My kids aren’t huge salad eaters, so I was surprised recently when I made this raw kale salad for a party only to turn my head and find them both shoveling it into their mouths as if I hadn′t fed them for days. Every. Mother′s. Dream. Since then, this has been my go-to salad. I′ve been careful, however, not to O.D. them on it. How many times do I have to learn that lesson until they′re sick and tired of the same ′ol? I get it. I get bored, too. I′m just happiest when they′re happy eating -nothing wrong with that. So when will this salad will make its next appearance? Thanksgiving!
But, wait, there’s more…Tara Parker-Pope of the New York Times recently ran a story on me with more gluten-free vegetarian recipes.
Also, this post is part of a much larger Thanksgiving table filled with so many gluten-free recipes that look incredible. That party is being hosted by my friends Shauna and Danny Ahern of glutenfreegirl.com. To see the full Thanksgiving feast and to enter to win giveaways, please leave a comment on their blog. Also, check out their new cookbook, Gluten-Free Girl and the Chef, which overflows with great stories and delicious recipes. Thanksgiving definitely got a lot sweeter this year!
Kale Caesar Slaw When I use raw egg yolks in my house, I only use eggs I′ve purchased directly from a local farmer. If you′re not comfortable using raw egg, substitute your favorite caesar or other salad dressing for mine or leave the egg yolk out altogether. The olive oil will still give the dressing a nice creaminess. You can make the dressing ahead of time. Just store, covered, in the fridge for up to 2 days.
1 clove garlic
4 anchovy fillets in olive oil
Zest and juice of 1 lemon
2 tablespoons water
1 large egg yolk
1 cup extra-virgin olive oil
2 bunches kale (about 1 pound), preferably lacinato (also called dinosaur or
black kale), stemmed and thinly sliced crosswise
Hazelnuts, toasted and chopped coarsely, for topping
Parmesan, coarsely shredded, for topping
1. To make the dressing, add the garlic, anchovies, lemon juice, water, egg yolk and a pinch of salt to a blender. Blend on low speed until just combined. With the motor running on low speed, stream in the olive oil until just combined. The dressing will be yellow and creamy. If you prefer your salad dressing thinner, add water, 1 tablespoon at a time, until you reach your desired consistency. Stir in salt to taste.

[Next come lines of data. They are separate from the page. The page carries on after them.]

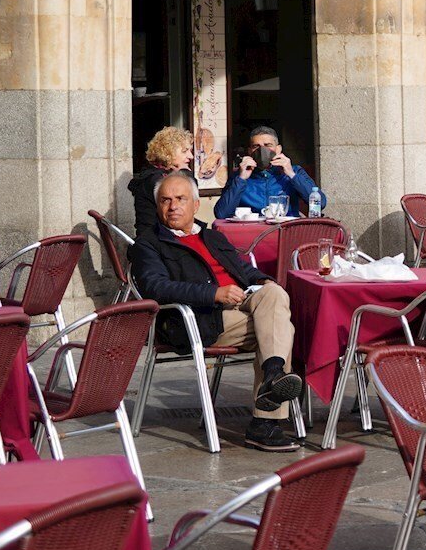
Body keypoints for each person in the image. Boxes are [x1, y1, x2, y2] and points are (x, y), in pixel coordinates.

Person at [131, 172, 305, 452]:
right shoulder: (148, 244)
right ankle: (265, 421)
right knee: (280, 329)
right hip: (197, 318)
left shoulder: (212, 236)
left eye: (180, 199)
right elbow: (156, 287)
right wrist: (213, 293)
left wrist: (263, 280)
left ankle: (272, 375)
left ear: (196, 204)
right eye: (165, 200)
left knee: (274, 293)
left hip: (240, 304)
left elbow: (242, 269)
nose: (173, 206)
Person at [214, 125, 319, 219]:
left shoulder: (294, 171)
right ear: (250, 151)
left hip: (286, 229)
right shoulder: (239, 176)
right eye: (256, 146)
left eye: (268, 145)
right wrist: (241, 179)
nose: (262, 150)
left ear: (278, 149)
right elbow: (221, 214)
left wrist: (291, 174)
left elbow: (320, 203)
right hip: (252, 231)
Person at [129, 126, 196, 239]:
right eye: (185, 151)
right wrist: (185, 173)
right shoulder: (155, 179)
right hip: (156, 241)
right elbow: (189, 193)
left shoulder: (157, 174)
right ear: (168, 153)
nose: (191, 156)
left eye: (190, 151)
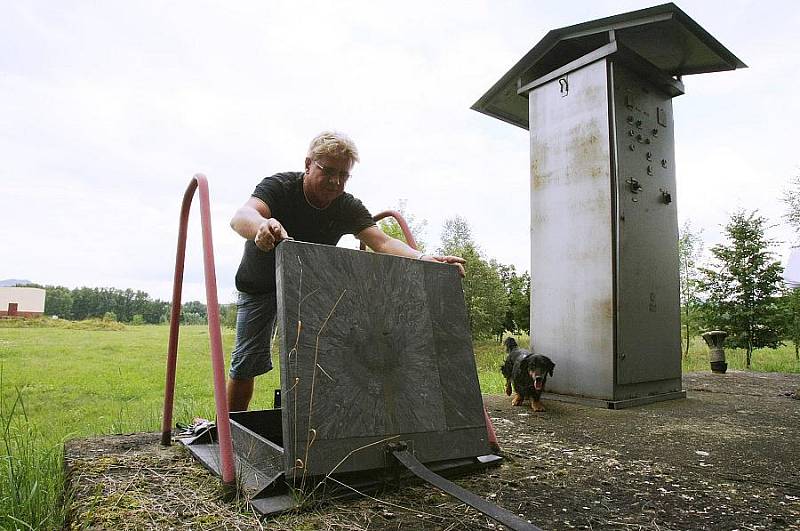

2. Add the kale to a large bowl, toss with about three-quarters of the dressing until well coated. Top with the lemon zest, hazelnuts and parmesan.
Place the garlic, anchovies, lemon juice, water and egg yolk in the blender.
Blend until creamy and thick. Add water, 1 tablespoon at a time, until you reach your desired consistency.
To prepare the kale: Using a sharp knife, remove the stems from the leafy greens.